(Entries taken from a collection)
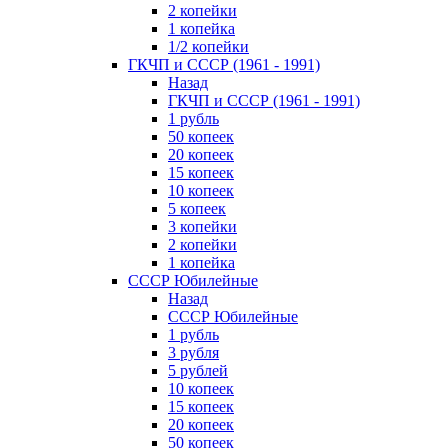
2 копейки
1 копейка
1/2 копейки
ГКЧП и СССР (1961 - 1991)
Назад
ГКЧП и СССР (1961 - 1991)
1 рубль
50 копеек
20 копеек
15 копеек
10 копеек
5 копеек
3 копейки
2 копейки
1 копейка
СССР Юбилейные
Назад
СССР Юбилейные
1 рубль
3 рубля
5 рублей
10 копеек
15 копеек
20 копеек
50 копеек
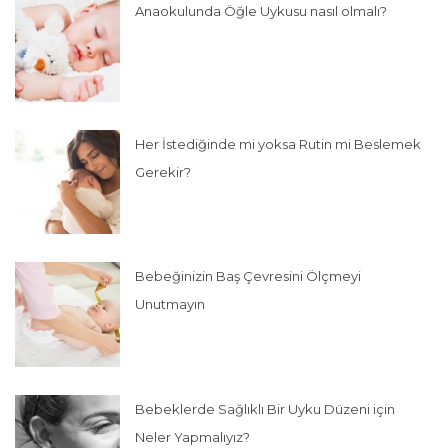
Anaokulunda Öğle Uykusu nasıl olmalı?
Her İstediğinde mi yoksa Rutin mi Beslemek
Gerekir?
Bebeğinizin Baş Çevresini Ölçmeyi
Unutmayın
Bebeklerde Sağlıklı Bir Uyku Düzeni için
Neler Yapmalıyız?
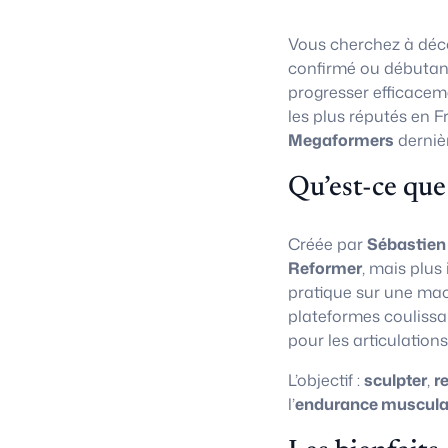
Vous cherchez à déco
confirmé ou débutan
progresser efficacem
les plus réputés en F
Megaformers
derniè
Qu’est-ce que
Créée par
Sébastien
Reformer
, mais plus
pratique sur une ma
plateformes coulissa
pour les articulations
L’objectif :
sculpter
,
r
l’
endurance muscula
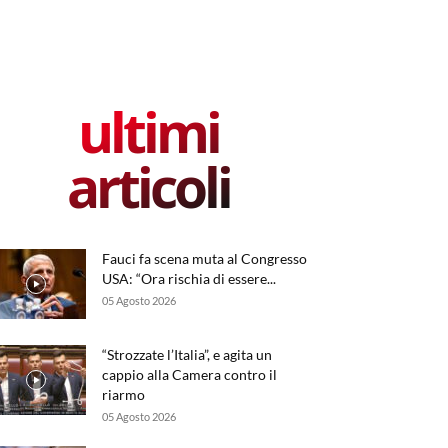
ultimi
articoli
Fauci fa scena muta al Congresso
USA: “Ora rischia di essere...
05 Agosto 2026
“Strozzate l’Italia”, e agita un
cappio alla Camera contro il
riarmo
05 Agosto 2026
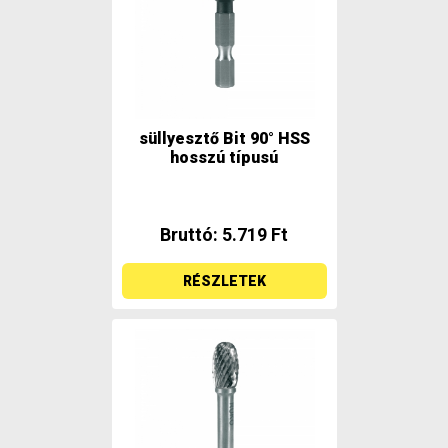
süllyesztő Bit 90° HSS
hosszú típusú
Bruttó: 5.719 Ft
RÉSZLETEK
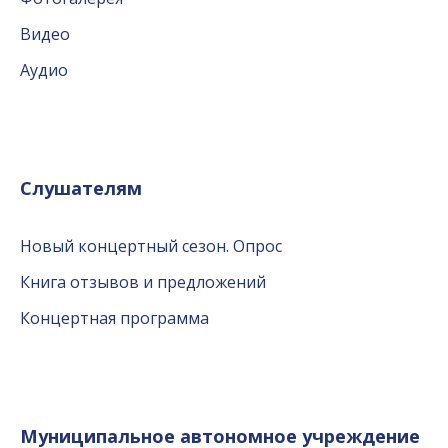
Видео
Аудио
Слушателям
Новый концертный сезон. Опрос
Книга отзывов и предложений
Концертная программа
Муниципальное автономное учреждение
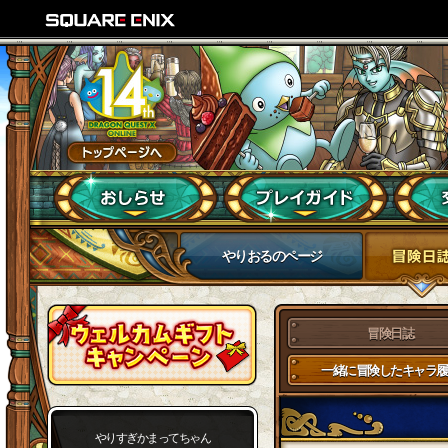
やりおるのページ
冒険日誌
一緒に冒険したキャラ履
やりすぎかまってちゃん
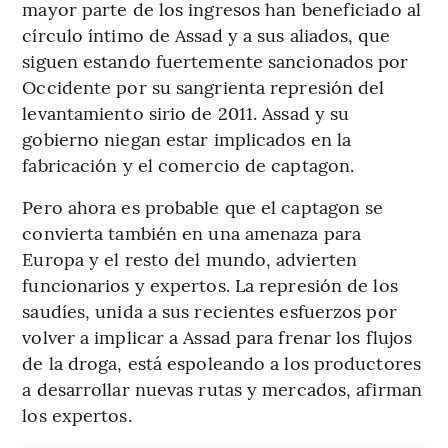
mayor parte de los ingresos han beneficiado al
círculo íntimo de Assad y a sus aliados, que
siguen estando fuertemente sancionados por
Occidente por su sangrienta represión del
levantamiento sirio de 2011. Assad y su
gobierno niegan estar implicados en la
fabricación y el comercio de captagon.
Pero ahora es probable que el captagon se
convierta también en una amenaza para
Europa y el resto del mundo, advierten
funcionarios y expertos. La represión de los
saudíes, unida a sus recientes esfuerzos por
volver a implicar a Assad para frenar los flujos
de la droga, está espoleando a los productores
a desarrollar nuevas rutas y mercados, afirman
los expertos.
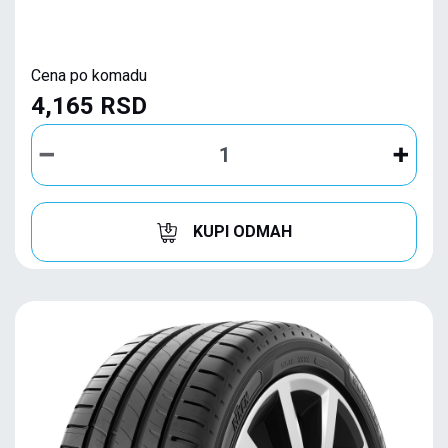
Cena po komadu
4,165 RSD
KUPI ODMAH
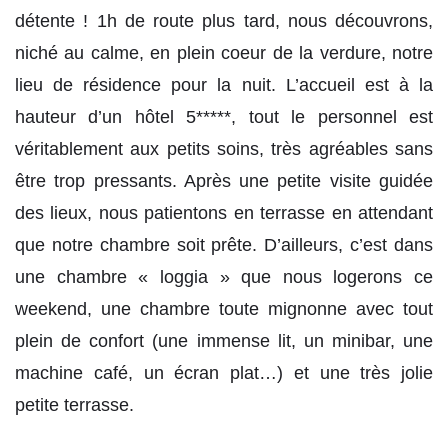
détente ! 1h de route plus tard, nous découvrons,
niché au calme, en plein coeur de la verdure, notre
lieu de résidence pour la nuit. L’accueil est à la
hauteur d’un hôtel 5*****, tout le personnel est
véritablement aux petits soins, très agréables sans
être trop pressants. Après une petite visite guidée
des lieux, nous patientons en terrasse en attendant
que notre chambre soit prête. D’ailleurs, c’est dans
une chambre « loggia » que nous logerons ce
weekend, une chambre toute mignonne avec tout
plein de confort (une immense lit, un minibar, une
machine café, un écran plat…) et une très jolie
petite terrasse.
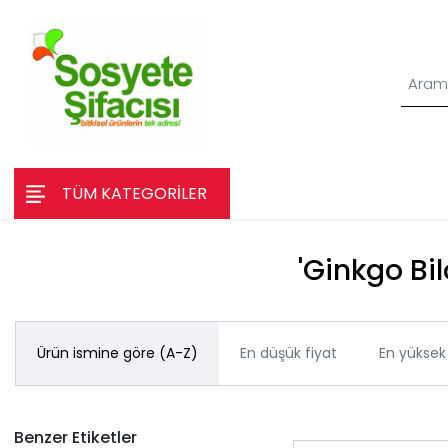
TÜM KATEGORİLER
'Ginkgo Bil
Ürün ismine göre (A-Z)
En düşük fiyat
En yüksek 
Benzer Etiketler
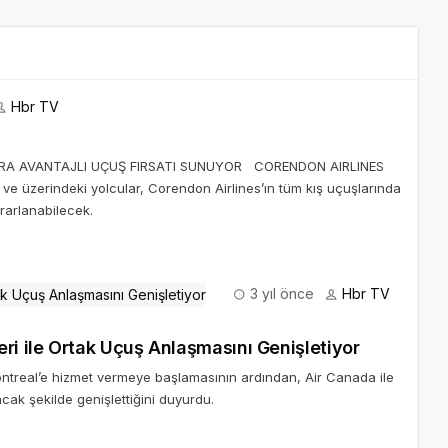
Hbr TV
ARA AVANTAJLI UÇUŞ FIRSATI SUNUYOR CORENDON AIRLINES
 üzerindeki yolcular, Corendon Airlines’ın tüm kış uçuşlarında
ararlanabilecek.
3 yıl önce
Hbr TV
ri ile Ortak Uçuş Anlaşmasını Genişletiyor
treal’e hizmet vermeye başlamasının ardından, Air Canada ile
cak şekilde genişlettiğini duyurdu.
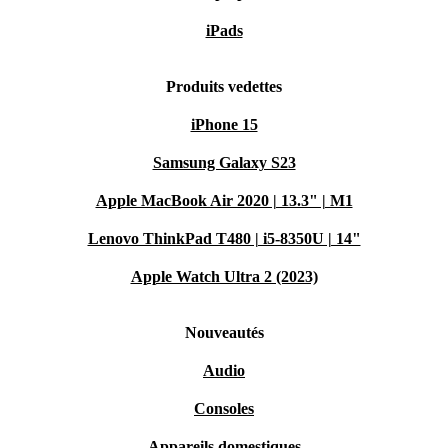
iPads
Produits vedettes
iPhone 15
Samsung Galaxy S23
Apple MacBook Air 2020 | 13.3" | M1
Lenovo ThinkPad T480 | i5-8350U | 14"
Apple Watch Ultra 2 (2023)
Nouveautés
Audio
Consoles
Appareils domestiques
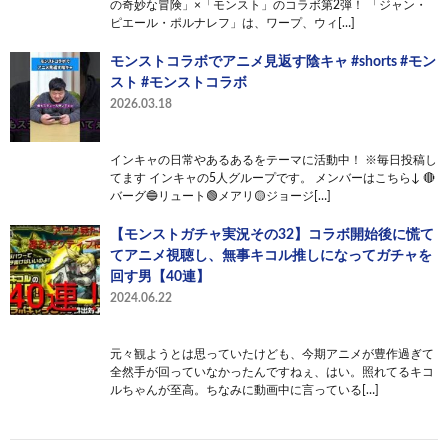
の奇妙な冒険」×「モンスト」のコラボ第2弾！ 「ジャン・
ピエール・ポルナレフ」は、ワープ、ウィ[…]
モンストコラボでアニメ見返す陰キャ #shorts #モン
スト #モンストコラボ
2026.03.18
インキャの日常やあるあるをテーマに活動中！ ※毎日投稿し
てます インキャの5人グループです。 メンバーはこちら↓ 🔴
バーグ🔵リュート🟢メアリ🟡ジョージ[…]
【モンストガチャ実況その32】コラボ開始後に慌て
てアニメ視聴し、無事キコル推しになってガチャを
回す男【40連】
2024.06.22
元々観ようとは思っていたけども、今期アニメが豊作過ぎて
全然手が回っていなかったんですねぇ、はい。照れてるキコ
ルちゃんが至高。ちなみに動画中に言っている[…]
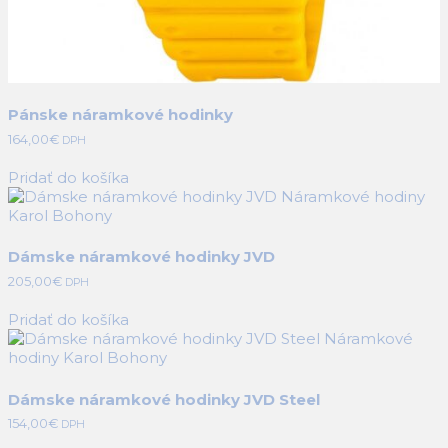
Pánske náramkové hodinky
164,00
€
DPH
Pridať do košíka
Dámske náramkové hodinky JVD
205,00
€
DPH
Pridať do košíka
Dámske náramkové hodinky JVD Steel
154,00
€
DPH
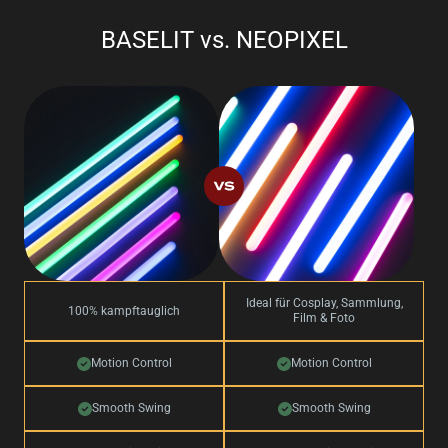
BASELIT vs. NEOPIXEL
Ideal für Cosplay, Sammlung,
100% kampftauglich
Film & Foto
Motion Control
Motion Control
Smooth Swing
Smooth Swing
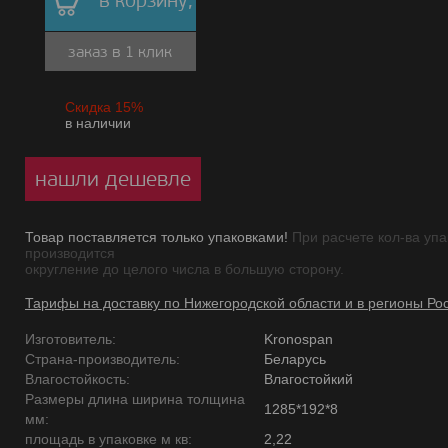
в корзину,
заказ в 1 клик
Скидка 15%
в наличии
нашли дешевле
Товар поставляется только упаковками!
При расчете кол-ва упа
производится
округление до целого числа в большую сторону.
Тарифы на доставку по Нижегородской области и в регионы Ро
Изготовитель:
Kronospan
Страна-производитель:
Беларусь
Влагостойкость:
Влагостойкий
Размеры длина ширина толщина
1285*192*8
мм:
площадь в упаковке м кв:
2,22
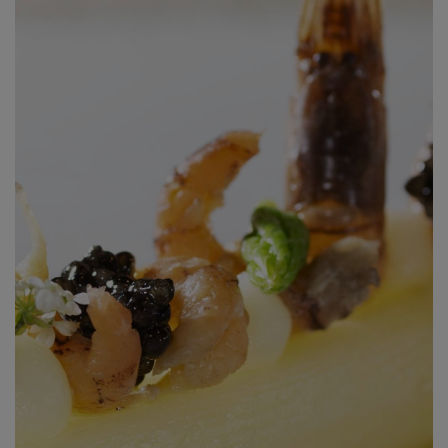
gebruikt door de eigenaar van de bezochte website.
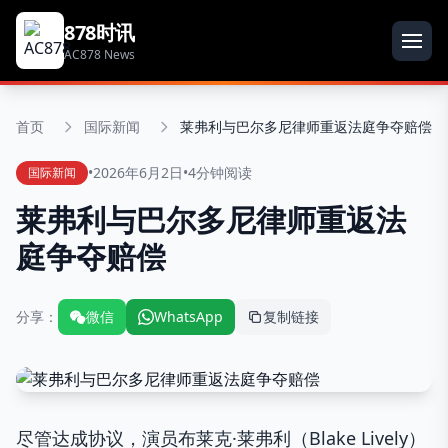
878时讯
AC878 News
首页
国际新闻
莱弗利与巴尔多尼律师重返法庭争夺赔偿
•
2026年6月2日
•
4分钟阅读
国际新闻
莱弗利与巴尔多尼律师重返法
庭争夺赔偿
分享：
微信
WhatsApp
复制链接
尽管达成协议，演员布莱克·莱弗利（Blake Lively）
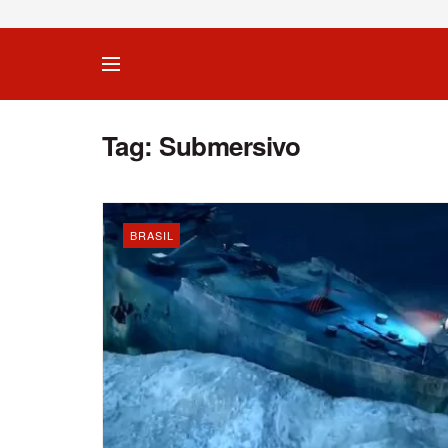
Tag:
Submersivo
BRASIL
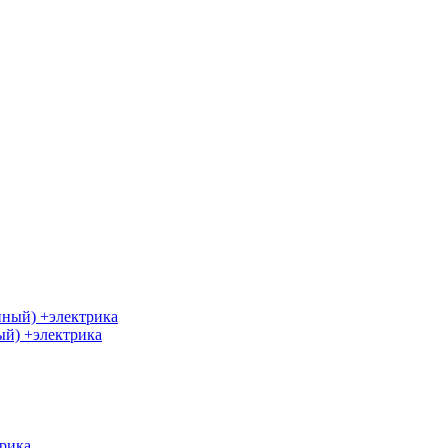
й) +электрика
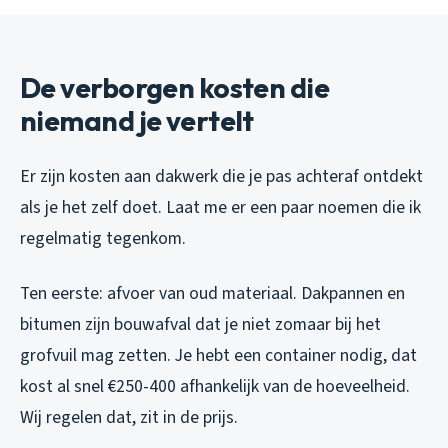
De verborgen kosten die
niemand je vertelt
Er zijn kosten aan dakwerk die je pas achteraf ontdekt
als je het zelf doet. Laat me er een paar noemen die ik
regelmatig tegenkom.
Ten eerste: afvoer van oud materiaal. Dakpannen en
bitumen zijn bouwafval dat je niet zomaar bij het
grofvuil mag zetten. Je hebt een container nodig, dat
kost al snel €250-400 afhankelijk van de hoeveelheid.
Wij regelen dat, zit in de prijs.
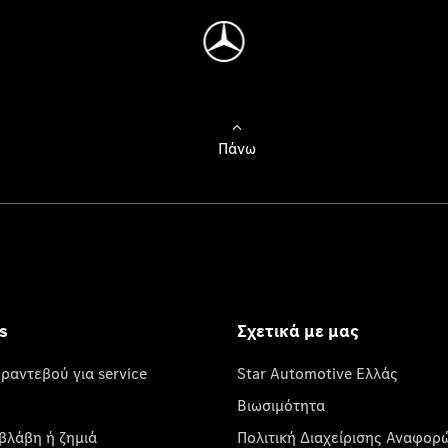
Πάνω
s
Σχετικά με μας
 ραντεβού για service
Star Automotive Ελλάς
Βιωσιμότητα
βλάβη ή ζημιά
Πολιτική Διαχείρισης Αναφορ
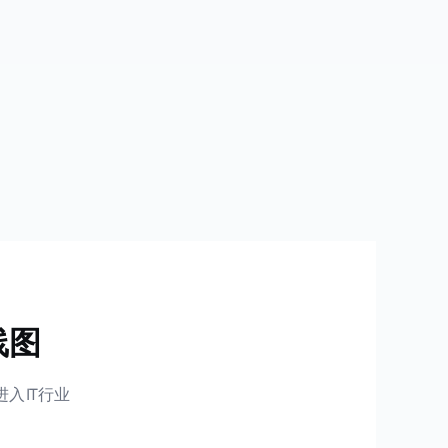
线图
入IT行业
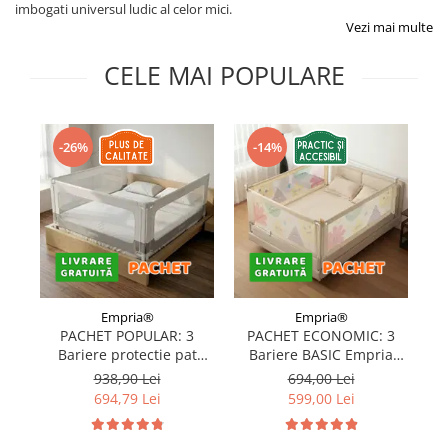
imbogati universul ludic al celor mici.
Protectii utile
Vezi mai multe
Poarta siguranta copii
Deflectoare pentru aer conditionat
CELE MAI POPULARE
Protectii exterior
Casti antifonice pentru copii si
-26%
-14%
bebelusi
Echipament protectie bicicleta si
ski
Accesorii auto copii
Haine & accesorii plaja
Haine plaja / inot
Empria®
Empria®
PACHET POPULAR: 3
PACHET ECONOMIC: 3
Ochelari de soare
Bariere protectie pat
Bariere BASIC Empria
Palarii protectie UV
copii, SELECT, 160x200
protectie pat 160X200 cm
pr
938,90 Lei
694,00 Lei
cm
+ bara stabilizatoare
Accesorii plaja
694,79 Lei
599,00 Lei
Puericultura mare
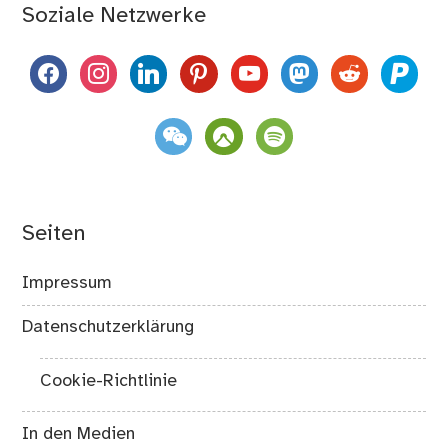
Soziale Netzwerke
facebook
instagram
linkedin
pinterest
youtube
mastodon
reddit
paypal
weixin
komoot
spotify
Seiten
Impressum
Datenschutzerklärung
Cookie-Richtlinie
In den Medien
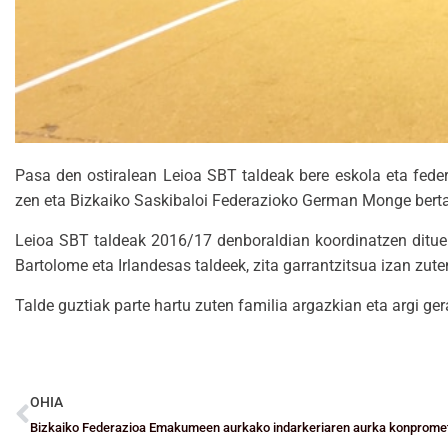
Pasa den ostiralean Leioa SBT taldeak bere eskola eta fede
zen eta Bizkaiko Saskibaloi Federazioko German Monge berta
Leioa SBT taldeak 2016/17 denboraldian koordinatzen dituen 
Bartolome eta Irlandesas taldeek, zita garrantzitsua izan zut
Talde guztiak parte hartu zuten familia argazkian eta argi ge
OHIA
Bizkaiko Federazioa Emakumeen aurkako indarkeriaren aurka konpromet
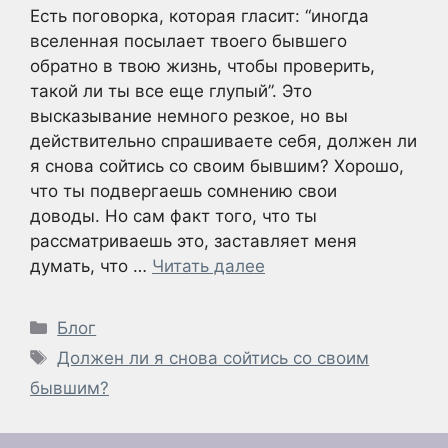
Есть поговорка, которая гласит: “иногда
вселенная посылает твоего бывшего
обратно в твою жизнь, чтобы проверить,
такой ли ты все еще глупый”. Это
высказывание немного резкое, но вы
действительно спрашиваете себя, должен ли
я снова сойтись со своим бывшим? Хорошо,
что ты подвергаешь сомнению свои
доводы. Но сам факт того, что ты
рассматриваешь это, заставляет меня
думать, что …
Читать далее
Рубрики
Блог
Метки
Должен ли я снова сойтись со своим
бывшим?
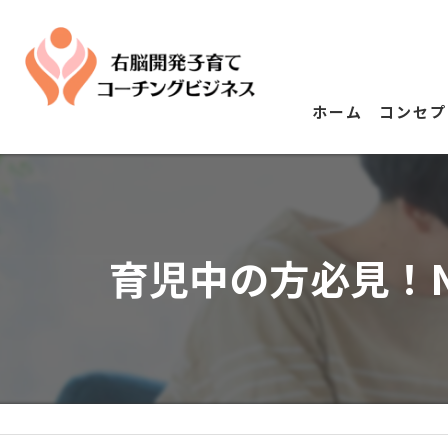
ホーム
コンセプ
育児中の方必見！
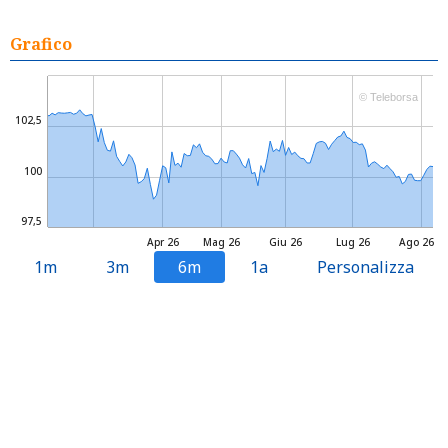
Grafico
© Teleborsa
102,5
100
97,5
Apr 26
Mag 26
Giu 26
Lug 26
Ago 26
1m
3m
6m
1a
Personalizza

**Task description**
Lines wanted from the entries above: the one with "Cena po komadu", the one with "que notre chambre", and all lines between. Please copy them exactly, without the pictures and without anything else.

**Exercise result**
Cena po komadu
4,165 RSD
KUPI ODMAH
détente ! 1h de route plus tard, nous découvrons,
niché au calme, en plein coeur de la verdure, notre
lieu de résidence pour la nuit. L’accueil est à la
hauteur d’un hôtel 5*****, tout le personnel est
véritablement aux petits soins, très agréables sans
être trop pressants. Après une petite visite guidée
des lieux, nous patientons en terrasse en attendant
que notre chambre soit prête. D’ailleurs, c’est dans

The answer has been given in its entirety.